Schools are Missing Out

This morning I received a newsletter with an article regarding US Government Agencies using social media websites, e.g. YouTube, Flickr, Vimeo, and blip.tv, to publish information. While it is interesting in itself that the Government is using such services, what interested me most was WHY they are using these services,
"We need to get official information out to sites where people are already visiting and encourage them to interact with their government," said GSA Acting Administrator Paul Prouty. “The new agreements make it easier for the government to provide official information to citizens via their method of choice.”
(GSA signs agreements with Web 2.0 providers, Federal Computer Week, 3/25/09)
The government gets it: to be heard, you need to go to where your users already are and communicate they way they are communicating. Make it easy to get information and the information will be used.

So why don't our public schools get this? If schools want to truly reach students and give them an education that will be useful in the modern world, they should use the technology the students are using, but teach them to use it effectively and properly; schools need to stop restricting technology and information base solely on format, and focus on content.
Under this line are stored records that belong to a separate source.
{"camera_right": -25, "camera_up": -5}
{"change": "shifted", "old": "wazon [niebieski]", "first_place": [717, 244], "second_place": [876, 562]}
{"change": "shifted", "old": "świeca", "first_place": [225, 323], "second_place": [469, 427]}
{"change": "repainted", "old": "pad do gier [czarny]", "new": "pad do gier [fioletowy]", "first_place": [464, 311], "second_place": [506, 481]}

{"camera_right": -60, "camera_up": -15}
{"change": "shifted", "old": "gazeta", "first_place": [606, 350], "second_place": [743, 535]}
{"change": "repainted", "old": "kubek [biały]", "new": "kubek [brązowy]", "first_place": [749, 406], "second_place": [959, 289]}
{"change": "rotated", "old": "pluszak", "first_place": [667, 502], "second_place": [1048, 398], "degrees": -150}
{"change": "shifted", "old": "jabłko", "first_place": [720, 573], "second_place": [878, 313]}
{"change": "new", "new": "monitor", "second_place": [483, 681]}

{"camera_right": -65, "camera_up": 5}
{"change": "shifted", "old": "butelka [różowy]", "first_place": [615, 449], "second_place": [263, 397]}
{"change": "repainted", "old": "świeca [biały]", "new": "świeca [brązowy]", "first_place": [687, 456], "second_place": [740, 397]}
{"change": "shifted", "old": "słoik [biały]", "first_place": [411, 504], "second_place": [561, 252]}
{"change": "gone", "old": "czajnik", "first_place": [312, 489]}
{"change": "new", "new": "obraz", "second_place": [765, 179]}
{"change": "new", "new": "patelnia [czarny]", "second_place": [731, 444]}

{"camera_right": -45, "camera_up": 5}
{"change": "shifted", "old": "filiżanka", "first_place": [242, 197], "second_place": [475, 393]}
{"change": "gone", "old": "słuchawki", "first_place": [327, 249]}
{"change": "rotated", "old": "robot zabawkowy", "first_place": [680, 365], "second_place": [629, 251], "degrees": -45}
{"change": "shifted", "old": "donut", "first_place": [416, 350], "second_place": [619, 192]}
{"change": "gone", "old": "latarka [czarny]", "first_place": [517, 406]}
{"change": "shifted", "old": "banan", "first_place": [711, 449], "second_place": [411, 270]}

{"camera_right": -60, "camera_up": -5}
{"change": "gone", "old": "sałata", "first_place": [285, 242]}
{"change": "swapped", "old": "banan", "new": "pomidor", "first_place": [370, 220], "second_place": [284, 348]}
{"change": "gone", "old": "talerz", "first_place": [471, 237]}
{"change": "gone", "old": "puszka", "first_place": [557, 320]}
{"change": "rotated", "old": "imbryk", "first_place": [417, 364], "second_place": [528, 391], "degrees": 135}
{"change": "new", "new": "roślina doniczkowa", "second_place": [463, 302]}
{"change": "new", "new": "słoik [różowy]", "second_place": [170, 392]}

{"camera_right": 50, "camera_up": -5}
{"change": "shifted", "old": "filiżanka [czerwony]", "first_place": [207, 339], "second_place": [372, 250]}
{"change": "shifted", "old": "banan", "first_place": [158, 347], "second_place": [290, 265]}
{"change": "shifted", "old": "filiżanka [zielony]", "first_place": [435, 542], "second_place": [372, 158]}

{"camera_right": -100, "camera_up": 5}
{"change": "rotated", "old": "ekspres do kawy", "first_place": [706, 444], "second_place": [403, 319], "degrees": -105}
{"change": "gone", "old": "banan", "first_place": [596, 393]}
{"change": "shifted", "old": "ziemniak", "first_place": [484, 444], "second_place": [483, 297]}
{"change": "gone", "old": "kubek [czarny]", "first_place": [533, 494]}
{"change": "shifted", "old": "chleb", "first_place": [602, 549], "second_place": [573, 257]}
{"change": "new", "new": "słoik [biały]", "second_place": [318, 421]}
Does this mean schools should have a Facebook page? Maybe. In the least, why not allow students to use social-networking websites in school, while teaching them how to use them as a communication tool (sharing documents, engaging in discussions, etc.) , as well as teaching them the how not to use these websites (cyber-bullying, posting illicit pictures, etc.). By banning technology outright, schools are limiting their own ability to effectively educated and communicate with students, and are hindering the student's abilities to become productive citizens of the 21st century.